__Try it__: Repeat the listing below exactly as given.

__Extracted information__:
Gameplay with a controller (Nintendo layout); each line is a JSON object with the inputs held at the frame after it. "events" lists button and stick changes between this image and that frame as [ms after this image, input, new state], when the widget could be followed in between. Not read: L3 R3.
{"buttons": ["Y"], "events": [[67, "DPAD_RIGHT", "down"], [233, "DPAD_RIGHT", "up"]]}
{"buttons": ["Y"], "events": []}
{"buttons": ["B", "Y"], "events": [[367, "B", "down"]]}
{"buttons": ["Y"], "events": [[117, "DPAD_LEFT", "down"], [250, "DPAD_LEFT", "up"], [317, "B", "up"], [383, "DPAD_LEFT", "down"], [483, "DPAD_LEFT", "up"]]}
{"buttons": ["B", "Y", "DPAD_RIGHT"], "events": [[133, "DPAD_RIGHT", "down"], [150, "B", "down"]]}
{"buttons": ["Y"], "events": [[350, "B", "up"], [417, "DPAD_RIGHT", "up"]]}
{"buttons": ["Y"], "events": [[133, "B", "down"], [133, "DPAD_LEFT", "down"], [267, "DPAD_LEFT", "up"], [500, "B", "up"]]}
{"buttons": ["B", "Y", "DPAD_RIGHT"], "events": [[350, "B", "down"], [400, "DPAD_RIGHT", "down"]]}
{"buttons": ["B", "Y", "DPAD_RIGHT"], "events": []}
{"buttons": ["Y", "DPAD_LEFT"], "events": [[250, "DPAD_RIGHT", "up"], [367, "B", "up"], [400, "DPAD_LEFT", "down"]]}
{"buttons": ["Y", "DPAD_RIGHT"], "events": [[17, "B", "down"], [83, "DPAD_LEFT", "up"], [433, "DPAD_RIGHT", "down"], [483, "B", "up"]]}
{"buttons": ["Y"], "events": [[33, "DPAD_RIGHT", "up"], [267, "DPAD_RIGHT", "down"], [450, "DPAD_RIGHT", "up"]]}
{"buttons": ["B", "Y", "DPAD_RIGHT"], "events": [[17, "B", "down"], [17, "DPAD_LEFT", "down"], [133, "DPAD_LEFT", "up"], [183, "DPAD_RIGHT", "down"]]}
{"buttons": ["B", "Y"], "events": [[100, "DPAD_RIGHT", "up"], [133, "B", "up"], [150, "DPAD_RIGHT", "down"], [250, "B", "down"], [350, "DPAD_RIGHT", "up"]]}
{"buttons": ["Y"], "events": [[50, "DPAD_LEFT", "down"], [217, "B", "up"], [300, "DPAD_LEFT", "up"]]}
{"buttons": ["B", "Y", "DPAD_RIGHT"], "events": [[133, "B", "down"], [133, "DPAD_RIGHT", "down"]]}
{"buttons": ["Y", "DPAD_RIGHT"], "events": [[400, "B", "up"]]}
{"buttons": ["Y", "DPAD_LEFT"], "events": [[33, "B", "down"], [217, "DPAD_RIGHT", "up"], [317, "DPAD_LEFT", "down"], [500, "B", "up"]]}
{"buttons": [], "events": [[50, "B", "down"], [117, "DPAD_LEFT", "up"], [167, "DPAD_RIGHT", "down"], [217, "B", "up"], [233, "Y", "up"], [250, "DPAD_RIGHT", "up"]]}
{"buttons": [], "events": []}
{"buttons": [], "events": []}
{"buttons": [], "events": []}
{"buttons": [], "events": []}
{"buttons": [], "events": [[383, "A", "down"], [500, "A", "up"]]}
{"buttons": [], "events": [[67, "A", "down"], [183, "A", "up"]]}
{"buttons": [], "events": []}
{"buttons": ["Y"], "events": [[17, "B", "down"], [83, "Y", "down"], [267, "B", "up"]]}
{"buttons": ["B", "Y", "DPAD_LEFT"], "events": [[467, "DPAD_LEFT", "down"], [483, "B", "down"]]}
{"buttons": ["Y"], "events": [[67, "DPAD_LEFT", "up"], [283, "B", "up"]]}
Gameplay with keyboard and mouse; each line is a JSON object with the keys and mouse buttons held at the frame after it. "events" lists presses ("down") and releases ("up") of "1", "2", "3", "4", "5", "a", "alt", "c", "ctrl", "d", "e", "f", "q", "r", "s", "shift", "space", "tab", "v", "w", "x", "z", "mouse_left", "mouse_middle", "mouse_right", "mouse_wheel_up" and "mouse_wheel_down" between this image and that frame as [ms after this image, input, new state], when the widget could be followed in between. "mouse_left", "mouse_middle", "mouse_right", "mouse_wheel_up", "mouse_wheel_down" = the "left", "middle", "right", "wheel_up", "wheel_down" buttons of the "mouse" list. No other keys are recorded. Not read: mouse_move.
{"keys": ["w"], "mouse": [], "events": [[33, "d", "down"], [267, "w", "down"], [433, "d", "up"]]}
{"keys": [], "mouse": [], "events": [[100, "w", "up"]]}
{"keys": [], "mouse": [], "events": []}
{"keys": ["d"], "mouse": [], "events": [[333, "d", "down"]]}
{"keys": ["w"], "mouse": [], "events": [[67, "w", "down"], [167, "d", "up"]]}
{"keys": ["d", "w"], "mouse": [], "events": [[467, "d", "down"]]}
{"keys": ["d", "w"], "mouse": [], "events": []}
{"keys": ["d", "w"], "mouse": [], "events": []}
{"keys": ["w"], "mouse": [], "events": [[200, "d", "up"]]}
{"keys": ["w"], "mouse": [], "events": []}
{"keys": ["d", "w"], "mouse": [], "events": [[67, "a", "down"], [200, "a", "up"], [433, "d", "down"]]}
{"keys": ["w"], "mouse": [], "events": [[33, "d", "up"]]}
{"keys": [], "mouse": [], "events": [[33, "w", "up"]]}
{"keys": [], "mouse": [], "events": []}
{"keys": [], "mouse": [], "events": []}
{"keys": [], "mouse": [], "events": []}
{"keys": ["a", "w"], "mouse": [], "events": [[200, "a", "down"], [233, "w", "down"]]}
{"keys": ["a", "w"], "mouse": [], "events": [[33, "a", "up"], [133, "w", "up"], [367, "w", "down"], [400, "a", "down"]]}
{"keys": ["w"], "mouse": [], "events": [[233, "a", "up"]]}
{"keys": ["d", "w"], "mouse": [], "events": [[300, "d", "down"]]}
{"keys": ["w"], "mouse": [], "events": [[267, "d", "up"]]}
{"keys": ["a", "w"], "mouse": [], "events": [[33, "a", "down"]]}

__Task result__:
Gameplay with a controller (Nintendo layout); each line is a JSON object with the inputs held at the frame after it. "events" lists button and stick changes between this image and that frame as [ms after this image, input, new state], when the widget could be followed in between. Not read: L3 R3.
{"buttons": ["Y"], "events": [[67, "DPAD_RIGHT", "down"], [233, "DPAD_RIGHT", "up"]]}
{"buttons": ["Y"], "events": []}
{"buttons": ["B", "Y"], "events": [[367, "B", "down"]]}
{"buttons": ["Y"], "events": [[117, "DPAD_LEFT", "down"], [250, "DPAD_LEFT", "up"], [317, "B", "up"], [383, "DPAD_LEFT", "down"], [483, "DPAD_LEFT", "up"]]}
{"buttons": ["B", "Y", "DPAD_RIGHT"], "events": [[133, "DPAD_RIGHT", "down"], [150, "B", "down"]]}
{"buttons": ["Y"], "events": [[350, "B", "up"], [417, "DPAD_RIGHT", "up"]]}
{"buttons": ["Y"], "events": [[133, "B", "down"], [133, "DPAD_LEFT", "down"], [267, "DPAD_LEFT", "up"], [500, "B", "up"]]}
{"buttons": ["B", "Y", "DPAD_RIGHT"], "events": [[350, "B", "down"], [400, "DPAD_RIGHT", "down"]]}
{"buttons": ["B", "Y", "DPAD_RIGHT"], "events": []}
{"buttons": ["Y", "DPAD_LEFT"], "events": [[250, "DPAD_RIGHT", "up"], [367, "B", "up"], [400, "DPAD_LEFT", "down"]]}
{"buttons": ["Y", "DPAD_RIGHT"], "events": [[17, "B", "down"], [83, "DPAD_LEFT", "up"], [433, "DPAD_RIGHT", "down"], [483, "B", "up"]]}
{"buttons": ["Y"], "events": [[33, "DPAD_RIGHT", "up"], [267, "DPAD_RIGHT", "down"], [450, "DPAD_RIGHT", "up"]]}
{"buttons": ["B", "Y", "DPAD_RIGHT"], "events": [[17, "B", "down"], [17, "DPAD_LEFT", "down"], [133, "DPAD_LEFT", "up"], [183, "DPAD_RIGHT", "down"]]}
{"buttons": ["B", "Y"], "events": [[100, "DPAD_RIGHT", "up"], [133, "B", "up"], [150, "DPAD_RIGHT", "down"], [250, "B", "down"], [350, "DPAD_RIGHT", "up"]]}
{"buttons": ["Y"], "events": [[50, "DPAD_LEFT", "down"], [217, "B", "up"], [300, "DPAD_LEFT", "up"]]}
{"buttons": ["B", "Y", "DPAD_RIGHT"], "events": [[133, "B", "down"], [133, "DPAD_RIGHT", "down"]]}
{"buttons": ["Y", "DPAD_RIGHT"], "events": [[400, "B", "up"]]}
{"buttons": ["Y", "DPAD_LEFT"], "events": [[33, "B", "down"], [217, "DPAD_RIGHT", "up"], [317, "DPAD_LEFT", "down"], [500, "B", "up"]]}
{"buttons": [], "events": [[50, "B", "down"], [117, "DPAD_LEFT", "up"], [167, "DPAD_RIGHT", "down"], [217, "B", "up"], [233, "Y", "up"], [250, "DPAD_RIGHT", "up"]]}
{"buttons": [], "events": []}
{"buttons": [], "events": []}
{"buttons": [], "events": []}
{"buttons": [], "events": []}
{"buttons": [], "events": [[383, "A", "down"], [500, "A", "up"]]}
{"buttons": [], "events": [[67, "A", "down"], [183, "A", "up"]]}
{"buttons": [], "events": []}
{"buttons": ["Y"], "events": [[17, "B", "down"], [83, "Y", "down"], [267, "B", "up"]]}
{"buttons": ["B", "Y", "DPAD_LEFT"], "events": [[467, "DPAD_LEFT", "down"], [483, "B", "down"]]}
{"buttons": ["Y"], "events": [[67, "DPAD_LEFT", "up"], [283, "B", "up"]]}
Gameplay with keyboard and mouse; each line is a JSON object with the keys and mouse buttons held at the frame after it. "events" lists presses ("down") and releases ("up") of "1", "2", "3", "4", "5", "a", "alt", "c", "ctrl", "d", "e", "f", "q", "r", "s", "shift", "space", "tab", "v", "w", "x", "z", "mouse_left", "mouse_middle", "mouse_right", "mouse_wheel_up" and "mouse_wheel_down" between this image and that frame as [ms after this image, input, new state], when the widget could be followed in between. "mouse_left", "mouse_middle", "mouse_right", "mouse_wheel_up", "mouse_wheel_down" = the "left", "middle", "right", "wheel_up", "wheel_down" buttons of the "mouse" list. No other keys are recorded. Not read: mouse_move.
{"keys": ["w"], "mouse": [], "events": [[33, "d", "down"], [267, "w", "down"], [433, "d", "up"]]}
{"keys": [], "mouse": [], "events": [[100, "w", "up"]]}
{"keys": [], "mouse": [], "events": []}
{"keys": ["d"], "mouse": [], "events": [[333, "d", "down"]]}
{"keys": ["w"], "mouse": [], "events": [[67, "w", "down"], [167, "d", "up"]]}
{"keys": ["d", "w"], "mouse": [], "events": [[467, "d", "down"]]}
{"keys": ["d", "w"], "mouse": [], "events": []}
{"keys": ["d", "w"], "mouse": [], "events": []}
{"keys": ["w"], "mouse": [], "events": [[200, "d", "up"]]}
{"keys": ["w"], "mouse": [], "events": []}
{"keys": ["d", "w"], "mouse": [], "events": [[67, "a", "down"], [200, "a", "up"], [433, "d", "down"]]}
{"keys": ["w"], "mouse": [], "events": [[33, "d", "up"]]}
{"keys": [], "mouse": [], "events": [[33, "w", "up"]]}
{"keys": [], "mouse": [], "events": []}
{"keys": [], "mouse": [], "events": []}
{"keys": [], "mouse": [], "events": []}
{"keys": ["a", "w"], "mouse": [], "events": [[200, "a", "down"], [233, "w", "down"]]}
{"keys": ["a", "w"], "mouse": [], "events": [[33, "a", "up"], [133, "w", "up"], [367, "w", "down"], [400, "a", "down"]]}
{"keys": ["w"], "mouse": [], "events": [[233, "a", "up"]]}
{"keys": ["d", "w"], "mouse": [], "events": [[300, "d", "down"]]}
{"keys": ["w"], "mouse": [], "events": [[267, "d", "up"]]}
{"keys": ["a", "w"], "mouse": [], "events": [[33, "a", "down"]]}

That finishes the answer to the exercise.